Your tasks:
1: Decide whether each statement below agrees with the DynamoDB enrich documentation. For each one, answer yes or no and quote the words from the documentation that decide it. (a) The limit setting defaults to zero, which means no limit. (b) Setting scan_index_forward to true makes traversal run in descending order. (c) By default, aws.role_arn causes a role to be assumed.
2: In the DynamoDB enrich documentation, which environment variable does the retry.count setting default to?
3: Extend the DynamoDB enrich documentation, starting right after its final line.

Passage:
=======

Enrich
Enrich transforms enrich data using an external system or process.
enrich.aws.dynamodb
Transforms data by querying an AWS DynamoDB table and returning all matched items as an array of objects.
Settings
Field | Type | Description | Required |
---|---|---|---|
object.source_key | string | Retrieves a value from an object for transformation. | No |
object.target_key | string | Places a value into an object after transformation. | No |
aws.region | string | AWS region that the DynamoDB table is in. Defaults to the AWS_REGION and AWS_DEFAULT_REGION environment variables. | No |
aws.role_arn | string | AWS role that is used to authenticate. Defaults to an empty string (no role assumption is used). | No |
retry.count | integer | Maximum number of times to retry calls to the DynamoDB table. Defaults to the AWS_MAX_ATTEMPTS environment variable. | No |
table_name | string | The DynamoDB table name that items are read from. | Yes |
partition_key | string | Retrieves a value from the object that is used as the Partition Key in the DynamoDB table. | Yes |
sort_key | string | Retrieves a value from the object that is used as the Sort Key in the DynamoDB table. Defaults to an empty string (no Sory Key). | No |
key_condition_expression | string | The DynamoDB key condition expression string. | Yes |
limit | integer | Determines the maximum number of items to evaluate in the DynamoDB query. Defaults to zero (no limit). | No |
scan_index_forward | boolean | Specifies the order of index traversal. If set to true, then traversal is performed in ascending order; if set to false, then traversal is performed in descending order. | No |
Example
sub.transform.enrich.aws.dynamodb(
settings={key_condition_expression: 'PK = :pk'}
)

=======

Dataset section:
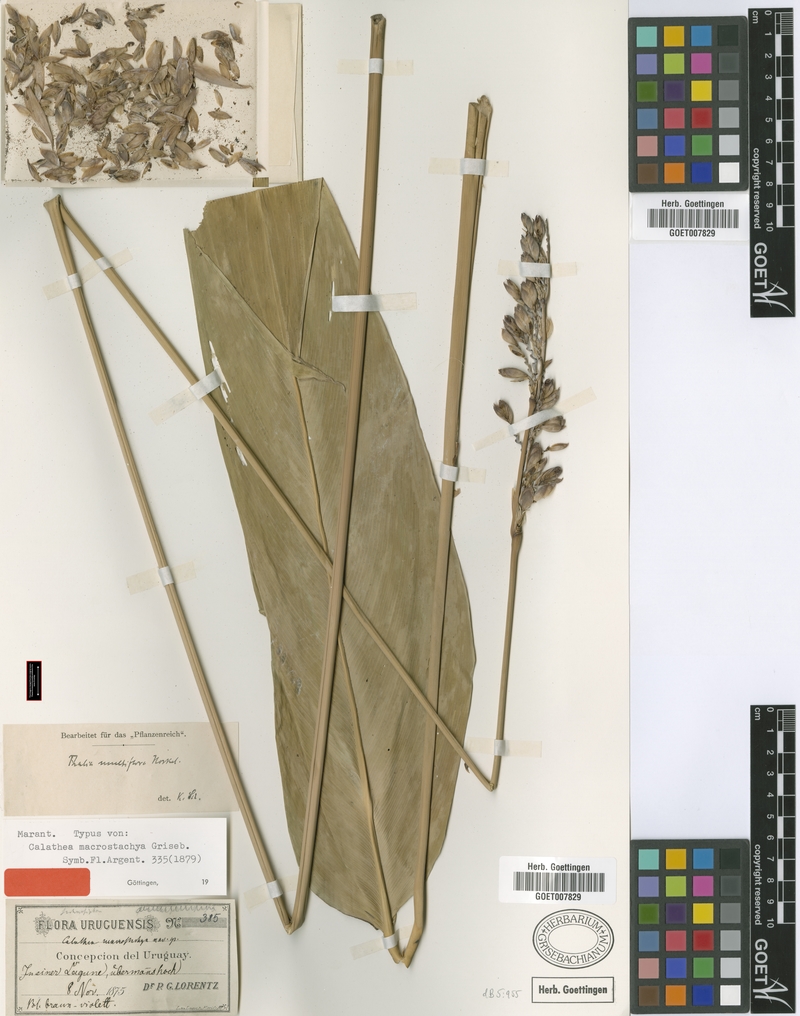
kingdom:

=======

Per-task answers:
1:
(a) Yes: "Defaults to zero (no limit)."
(b) No: "If set to true, then traversal is performed in ascending order"
(c) No: "Defaults to an empty string (no role assumption is used)."

2: It defaults to the AWS_MAX_ATTEMPTS environment variable.

3:
sub.tf.enrich.aws.dynamodb({key_condition_expression: 'PK = :pk'})
enrich.aws.lambda
Transforms data by synchronously invoking an AWS Lambda function and returning the payload.
Settings
Field | Type | Description | Required |
---|---|---|---|
object.source_key | string | Retrieves a value from an object for transformation. | No |
object.target_key | string | Places a value into an object after transformation. | No |
aws.region | string | AWS region that the Lambda function is in. Defaults to the AWS_REGION and AWS_DEFAULT_REGION environment variables. | No |
aws.role_arn | string | AWS role that is used to authenticate. Defaults to an empty string (no role assumption is used). | No |
retry.count | int | Maximum number of times to retry invocations to the Lambda function. Defaults to the AWS_MAX_ATTEMPTS environment variable. | No |
function_name | string | The Lambda function that is synchronously invoked. | Yes |
Example
sub.transform.enrich.aws.lambda(
settings={function_name: 'myFunction'}
)
sub.tf.enrich.aws.lambda({function_name: 'myFunction'})
enrich.dns.domain_lookup
Transforms data by querying a domain in the Domain Name System (DNS).
Settings
Field | Type | Description | Required |
---|---|---|---|
object.source_key | string | Retrieves a value from an object for transformation. | No |
object.target_key | string | Places a value into an object after transformation. | No |
request.timeout | string | Maximum time to wait for a query to complete. Defaults to 1s. | No |
Example
sub.transform.enrich.dns.domain_lookup(
settings={object: {source_key: 'domain'}}
)
sub.tf.enrich.dns.domain_lookup({obj: {src: 'domain'}})
enrich.dns.ip_lookup
Transforms data by querying an IP address in the Domain Name System (DNS).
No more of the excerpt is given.